Information for Accommodation Providers on Smoke-Free Workplaces and Smoking Policy
Research has shown that smoke-free workplaces help smokers to give up or reduce the amount they smoke and have many benefits for the workplace such as:
- A reduction in absenteeism and sick leave
- Lower maintenance costs due to less litter and cleaning costs
- Increased productivity due to less smoke breaks and improved health of employees
- Protects employees from the effects of second-hand smoke
- Improving morale among non-smokers
- Lower operational costs
- More pleasant work environment
- Improves company image
Smoking regulations in Northern Ireland
Northern Ireland smoke-free regulations state that it is against the law to smoke (tobacco products or any other lit substance that can be smoked) in all enclosed workplaces and enclosed/partially enclosed public places (with some exemptions). This extends to banning smoking in work vehicles used by more than one person. No smoking signs are required to be displayed at all entrances to premises and in work vehicles.
Penalties and fines can be issued to anyone breaking Smoke-Free legislation. For further information on smoke free legislation, contact your Local Council’s Tobacco Control Officer (Environmental Health Department).

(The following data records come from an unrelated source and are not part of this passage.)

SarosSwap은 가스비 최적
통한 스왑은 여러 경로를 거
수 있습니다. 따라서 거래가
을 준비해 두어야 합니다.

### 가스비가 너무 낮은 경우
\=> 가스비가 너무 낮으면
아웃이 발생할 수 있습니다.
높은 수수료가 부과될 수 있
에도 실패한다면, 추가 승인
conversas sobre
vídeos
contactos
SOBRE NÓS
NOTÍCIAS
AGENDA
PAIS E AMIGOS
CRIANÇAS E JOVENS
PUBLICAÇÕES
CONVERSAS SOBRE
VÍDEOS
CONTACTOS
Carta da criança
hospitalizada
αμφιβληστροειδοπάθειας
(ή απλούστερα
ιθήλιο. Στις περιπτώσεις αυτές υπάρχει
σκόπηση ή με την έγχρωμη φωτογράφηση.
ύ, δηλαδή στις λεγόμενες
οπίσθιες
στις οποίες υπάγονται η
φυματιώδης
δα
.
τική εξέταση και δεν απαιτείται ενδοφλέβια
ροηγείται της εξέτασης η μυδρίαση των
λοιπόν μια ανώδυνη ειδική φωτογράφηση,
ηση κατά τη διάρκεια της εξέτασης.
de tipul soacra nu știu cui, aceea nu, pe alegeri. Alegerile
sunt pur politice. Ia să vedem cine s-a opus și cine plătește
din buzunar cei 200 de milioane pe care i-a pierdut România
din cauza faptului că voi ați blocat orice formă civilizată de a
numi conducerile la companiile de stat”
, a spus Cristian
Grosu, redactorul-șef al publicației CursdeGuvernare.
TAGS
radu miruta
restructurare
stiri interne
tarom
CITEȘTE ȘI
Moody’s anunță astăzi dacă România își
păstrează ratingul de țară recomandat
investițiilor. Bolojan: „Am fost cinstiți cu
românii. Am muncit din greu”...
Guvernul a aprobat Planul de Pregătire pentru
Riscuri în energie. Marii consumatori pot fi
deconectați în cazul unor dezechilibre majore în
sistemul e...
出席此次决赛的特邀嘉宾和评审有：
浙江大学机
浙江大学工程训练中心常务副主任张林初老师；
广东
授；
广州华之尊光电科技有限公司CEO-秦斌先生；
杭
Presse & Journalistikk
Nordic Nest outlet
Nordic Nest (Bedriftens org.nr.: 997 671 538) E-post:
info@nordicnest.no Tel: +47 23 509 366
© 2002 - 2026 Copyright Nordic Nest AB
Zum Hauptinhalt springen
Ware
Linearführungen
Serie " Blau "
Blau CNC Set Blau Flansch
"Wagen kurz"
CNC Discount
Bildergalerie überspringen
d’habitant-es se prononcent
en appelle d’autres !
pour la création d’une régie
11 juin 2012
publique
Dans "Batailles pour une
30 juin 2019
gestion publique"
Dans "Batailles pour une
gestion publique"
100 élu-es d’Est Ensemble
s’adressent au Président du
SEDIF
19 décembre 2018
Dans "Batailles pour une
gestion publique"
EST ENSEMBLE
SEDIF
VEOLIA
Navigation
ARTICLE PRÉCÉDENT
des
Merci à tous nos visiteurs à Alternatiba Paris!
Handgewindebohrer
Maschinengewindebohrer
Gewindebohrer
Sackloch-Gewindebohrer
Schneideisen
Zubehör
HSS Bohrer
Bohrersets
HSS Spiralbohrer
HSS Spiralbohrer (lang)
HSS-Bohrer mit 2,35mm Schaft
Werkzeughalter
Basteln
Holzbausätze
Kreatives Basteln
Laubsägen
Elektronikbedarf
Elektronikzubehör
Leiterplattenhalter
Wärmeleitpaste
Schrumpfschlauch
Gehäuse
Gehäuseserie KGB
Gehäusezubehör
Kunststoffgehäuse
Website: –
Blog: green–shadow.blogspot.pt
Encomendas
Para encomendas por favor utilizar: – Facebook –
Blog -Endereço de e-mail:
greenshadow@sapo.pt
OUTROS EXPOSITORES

Northern Ireland working time regulations entitle all workers to a rest break of at least 20 minutes for every six hours of work. There is no legal requirement to provide additional breaks for people to smoke. Therefore, allowing smokers to smoke during working hours is at the employers’ discretion.
Designated Smoking Areas
Providing a designated smoking area is at an employer’s discretion, there is no legal requirement. If a smoking area is provided by the organisation (this is usually a smoking shelter), it is important that it meets planning requirements and building regulations, its boundaries are clearly defined and a risk assessment is completed to ensure safe access and use of the shelter. Proposed shelters should comply with the Smoking (NI) Order 2006.
Developing a No Smoking Policy for the Workplace
Although, it is not a legal requirement for workplaces to have a smoking policy it is often recommended. Having a smoking policy, can show the organisations expectations of employees, and can help ensure smoke-free legal requirements are clearly understood and followed by staff. It can help protect employees from the effects of second-hand smoke and can also assist those ready to quit smoking.
In developing a Smoking policy, it is important to consult with employees and their representatives to ensure it is appropriate and meets the requirements of the workplace. It is also important to keep staff informed and give them adequate notice of when the policy will be formally introduced. The policy should be available and easily accessed by employees. On introduction of the policy, a copy should be circulated to all staff and on appointment of new staff, they should be issued with a copy of the policy.
A good Smoking policy will also consider support for employees who would like to give up smoking.
Smoking Rooms in Shared Accommodation
Hotels are permitted to provide designated smoking rooms, so long as a number of conditions are met:
- Smoke must be kept inside the designated smoking room.
- There should be no smoke elsewhere in the building, such as along corridors.
- Rooms should be designated and may only be changed once per year, if required for decorating, maintenance, etc.
- Smoking is not permitted in dormitories.